7/10
Hesitant to say genius, but enjoyable nonetheless
19 November 2018
The story is intriguing, but due to the turbulent nature of production, some of the performances are extremely uneven, particularly Peter Bogdanovich, who alternates between grounded confidence and nervous ham sandwich.

The idea of the footage coming from several different film and audio stocks woven together to present the narrative works to the film's advantage, especially in preserving the original performances (particularly John Huston's, which is of course excellent). It benefits the film as armor against any criticisms of visual and audio quality, as well as perceived composition issues.

Parts of the art-film-within-the-art-film are edited with out-of-place, slightly modern techniques (note the whole nightclub scene), and the whole thing is processed with a bizarrely clear, almost digital quality, with clearly modern sound design assets (the sex scene features some extremely vulgar wet-sounding copulation squelches they could only have gotten a way with in our century). The footage as a mechanism for backstory to the main plot is incredibly nuanced for the era in which it was conceived, completely unbelievable for the time.

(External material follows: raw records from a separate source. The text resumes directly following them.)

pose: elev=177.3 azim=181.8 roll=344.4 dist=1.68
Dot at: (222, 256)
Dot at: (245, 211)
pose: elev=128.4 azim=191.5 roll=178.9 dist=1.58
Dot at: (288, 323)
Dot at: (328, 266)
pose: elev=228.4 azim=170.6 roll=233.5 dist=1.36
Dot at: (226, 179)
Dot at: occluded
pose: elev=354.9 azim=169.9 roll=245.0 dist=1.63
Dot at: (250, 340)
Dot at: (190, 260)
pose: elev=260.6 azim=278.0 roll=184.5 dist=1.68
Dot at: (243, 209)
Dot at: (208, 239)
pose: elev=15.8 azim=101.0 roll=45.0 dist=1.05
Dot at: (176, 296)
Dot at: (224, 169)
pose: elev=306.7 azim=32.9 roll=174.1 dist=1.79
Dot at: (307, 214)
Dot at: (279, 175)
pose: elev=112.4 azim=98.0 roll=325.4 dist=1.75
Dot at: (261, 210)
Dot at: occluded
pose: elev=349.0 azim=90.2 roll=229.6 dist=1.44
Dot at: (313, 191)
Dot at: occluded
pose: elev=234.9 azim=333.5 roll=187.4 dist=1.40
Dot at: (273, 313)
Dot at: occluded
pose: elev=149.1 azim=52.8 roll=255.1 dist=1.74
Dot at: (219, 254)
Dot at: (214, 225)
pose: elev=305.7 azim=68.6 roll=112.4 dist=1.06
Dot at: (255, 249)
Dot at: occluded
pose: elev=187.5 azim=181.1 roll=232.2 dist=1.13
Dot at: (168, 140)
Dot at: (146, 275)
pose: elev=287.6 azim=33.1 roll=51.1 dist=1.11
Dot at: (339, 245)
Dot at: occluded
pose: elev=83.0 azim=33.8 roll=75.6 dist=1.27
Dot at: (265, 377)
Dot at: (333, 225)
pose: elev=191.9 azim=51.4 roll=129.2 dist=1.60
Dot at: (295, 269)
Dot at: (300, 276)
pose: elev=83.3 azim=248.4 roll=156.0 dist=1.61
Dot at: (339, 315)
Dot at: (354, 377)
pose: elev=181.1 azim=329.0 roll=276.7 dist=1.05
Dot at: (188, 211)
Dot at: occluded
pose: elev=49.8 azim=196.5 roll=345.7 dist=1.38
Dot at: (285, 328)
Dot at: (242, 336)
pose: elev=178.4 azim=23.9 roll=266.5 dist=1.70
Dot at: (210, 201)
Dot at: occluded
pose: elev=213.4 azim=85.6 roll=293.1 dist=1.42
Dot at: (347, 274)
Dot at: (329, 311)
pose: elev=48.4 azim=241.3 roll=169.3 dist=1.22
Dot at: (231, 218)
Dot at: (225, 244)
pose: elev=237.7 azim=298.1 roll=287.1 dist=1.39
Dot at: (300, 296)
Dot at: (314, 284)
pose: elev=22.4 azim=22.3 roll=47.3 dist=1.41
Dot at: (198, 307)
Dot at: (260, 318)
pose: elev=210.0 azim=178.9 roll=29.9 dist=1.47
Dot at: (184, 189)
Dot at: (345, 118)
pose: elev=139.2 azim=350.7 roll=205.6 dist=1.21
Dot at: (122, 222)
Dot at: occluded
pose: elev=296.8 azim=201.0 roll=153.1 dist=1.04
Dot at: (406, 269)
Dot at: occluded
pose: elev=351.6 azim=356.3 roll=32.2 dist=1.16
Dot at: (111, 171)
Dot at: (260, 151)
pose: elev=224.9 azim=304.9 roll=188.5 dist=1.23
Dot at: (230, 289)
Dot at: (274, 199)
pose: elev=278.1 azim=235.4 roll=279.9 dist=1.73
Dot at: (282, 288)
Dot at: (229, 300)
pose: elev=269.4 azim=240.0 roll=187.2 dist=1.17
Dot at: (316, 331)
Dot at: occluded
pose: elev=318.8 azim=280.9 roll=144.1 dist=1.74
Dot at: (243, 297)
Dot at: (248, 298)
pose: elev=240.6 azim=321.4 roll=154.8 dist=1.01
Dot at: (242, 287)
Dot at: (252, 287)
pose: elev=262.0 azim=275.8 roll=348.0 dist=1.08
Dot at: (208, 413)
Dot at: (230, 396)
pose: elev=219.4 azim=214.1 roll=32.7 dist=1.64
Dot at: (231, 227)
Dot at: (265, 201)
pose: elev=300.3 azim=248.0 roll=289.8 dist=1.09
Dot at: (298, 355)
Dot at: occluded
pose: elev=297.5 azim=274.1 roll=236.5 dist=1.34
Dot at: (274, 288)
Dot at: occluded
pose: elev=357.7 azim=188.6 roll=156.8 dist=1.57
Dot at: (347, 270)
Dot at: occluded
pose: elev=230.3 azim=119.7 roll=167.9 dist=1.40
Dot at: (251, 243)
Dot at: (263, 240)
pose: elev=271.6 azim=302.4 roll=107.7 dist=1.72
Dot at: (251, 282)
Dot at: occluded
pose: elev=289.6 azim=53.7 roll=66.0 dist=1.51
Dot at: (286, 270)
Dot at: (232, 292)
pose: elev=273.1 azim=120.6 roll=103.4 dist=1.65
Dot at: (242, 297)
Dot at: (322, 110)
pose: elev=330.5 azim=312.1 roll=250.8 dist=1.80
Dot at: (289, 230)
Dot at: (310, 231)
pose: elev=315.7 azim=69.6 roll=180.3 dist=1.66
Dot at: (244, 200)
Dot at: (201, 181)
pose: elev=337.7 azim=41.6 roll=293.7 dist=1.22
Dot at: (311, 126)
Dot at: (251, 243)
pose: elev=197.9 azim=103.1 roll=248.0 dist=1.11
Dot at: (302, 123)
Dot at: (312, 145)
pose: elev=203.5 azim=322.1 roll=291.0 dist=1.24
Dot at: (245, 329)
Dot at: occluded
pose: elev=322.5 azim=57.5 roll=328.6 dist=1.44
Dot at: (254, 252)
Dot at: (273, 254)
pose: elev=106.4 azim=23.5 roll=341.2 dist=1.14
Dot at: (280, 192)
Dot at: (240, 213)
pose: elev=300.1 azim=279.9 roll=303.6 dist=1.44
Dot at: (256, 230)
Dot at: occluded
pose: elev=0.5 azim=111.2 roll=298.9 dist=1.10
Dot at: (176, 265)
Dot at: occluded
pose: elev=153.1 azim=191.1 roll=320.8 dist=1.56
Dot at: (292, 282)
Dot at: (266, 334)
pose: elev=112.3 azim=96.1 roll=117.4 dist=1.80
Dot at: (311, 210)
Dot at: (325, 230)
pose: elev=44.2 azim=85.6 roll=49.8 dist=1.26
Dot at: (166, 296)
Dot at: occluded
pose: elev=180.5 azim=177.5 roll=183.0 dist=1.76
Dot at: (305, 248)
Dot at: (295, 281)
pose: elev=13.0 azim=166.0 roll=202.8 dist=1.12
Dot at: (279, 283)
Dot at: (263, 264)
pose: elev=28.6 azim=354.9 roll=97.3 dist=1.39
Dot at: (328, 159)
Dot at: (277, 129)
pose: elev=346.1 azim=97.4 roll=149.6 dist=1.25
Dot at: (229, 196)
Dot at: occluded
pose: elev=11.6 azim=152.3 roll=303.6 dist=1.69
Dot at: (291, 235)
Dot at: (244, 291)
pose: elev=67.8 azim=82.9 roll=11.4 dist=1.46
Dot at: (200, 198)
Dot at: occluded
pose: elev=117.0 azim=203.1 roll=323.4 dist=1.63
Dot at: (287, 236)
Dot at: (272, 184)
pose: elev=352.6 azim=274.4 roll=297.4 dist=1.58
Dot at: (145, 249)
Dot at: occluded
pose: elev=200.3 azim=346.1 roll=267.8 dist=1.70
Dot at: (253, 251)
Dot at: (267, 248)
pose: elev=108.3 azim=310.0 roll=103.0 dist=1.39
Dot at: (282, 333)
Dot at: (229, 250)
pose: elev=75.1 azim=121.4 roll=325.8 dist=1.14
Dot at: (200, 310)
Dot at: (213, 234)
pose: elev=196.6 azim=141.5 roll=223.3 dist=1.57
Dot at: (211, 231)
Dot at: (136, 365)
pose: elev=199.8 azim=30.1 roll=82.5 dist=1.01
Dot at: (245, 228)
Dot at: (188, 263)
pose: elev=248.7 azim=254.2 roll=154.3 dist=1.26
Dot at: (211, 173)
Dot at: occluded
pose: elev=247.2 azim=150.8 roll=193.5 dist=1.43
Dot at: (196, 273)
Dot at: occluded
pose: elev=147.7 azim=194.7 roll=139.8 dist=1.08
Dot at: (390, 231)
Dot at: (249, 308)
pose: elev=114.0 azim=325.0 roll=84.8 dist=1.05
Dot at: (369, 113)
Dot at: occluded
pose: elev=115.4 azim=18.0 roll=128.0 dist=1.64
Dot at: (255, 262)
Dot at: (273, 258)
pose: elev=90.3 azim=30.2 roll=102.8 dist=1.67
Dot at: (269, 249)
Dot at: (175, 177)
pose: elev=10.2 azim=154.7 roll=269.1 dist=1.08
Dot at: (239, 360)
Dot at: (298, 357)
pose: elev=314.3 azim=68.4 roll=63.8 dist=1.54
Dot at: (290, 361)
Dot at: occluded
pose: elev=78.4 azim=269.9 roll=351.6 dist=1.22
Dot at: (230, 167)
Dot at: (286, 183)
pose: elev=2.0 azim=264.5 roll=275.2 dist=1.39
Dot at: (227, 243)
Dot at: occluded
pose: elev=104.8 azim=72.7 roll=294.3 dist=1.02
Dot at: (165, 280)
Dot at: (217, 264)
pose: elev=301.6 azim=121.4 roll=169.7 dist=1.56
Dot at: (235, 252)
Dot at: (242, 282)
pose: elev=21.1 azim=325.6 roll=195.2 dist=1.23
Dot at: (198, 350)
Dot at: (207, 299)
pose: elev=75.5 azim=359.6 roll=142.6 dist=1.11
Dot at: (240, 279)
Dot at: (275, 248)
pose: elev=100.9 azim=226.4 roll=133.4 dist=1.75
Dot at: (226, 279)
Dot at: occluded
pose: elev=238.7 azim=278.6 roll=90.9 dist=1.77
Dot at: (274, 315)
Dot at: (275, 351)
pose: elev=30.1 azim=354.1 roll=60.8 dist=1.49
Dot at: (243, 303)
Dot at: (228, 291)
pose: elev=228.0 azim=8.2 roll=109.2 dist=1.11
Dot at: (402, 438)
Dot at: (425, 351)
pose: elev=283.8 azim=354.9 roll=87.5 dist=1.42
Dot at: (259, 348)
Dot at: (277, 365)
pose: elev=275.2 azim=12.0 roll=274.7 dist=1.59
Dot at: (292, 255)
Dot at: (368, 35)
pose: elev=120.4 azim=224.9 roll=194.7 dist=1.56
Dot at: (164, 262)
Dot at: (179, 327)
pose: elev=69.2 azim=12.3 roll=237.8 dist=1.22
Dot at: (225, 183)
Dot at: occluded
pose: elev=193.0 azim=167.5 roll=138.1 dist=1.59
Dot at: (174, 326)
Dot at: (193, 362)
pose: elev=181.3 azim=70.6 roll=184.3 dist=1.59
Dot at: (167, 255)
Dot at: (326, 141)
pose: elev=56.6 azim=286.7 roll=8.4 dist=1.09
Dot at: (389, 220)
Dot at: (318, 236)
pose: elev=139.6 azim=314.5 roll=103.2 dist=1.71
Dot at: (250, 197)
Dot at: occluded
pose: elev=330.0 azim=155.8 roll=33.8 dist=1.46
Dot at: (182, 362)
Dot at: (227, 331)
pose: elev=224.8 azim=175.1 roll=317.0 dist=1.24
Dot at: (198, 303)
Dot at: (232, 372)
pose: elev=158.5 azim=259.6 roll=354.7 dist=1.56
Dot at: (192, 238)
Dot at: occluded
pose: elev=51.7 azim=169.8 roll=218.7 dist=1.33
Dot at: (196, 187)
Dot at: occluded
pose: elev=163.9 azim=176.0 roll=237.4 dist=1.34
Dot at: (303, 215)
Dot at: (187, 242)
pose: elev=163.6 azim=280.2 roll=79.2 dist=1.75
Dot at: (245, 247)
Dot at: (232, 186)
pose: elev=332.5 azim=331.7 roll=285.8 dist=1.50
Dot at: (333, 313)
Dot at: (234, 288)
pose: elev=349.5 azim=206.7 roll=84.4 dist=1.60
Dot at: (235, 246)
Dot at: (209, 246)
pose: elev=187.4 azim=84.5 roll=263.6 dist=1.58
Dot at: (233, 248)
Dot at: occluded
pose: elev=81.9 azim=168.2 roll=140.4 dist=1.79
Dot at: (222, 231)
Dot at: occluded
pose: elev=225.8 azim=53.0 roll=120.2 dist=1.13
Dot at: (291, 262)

Very much of the movie is stupidly real, notably the character motivations and dialog, even if the acting can be hokey at times. A movie like this had never been done before, but Welles' interviews about the movie seeded the idea, and now many movies with a similar aesthetic can be seen. Even though it was released in 2018, it still gets points for originality.

This film is an excellent lesson in salvage and preservation.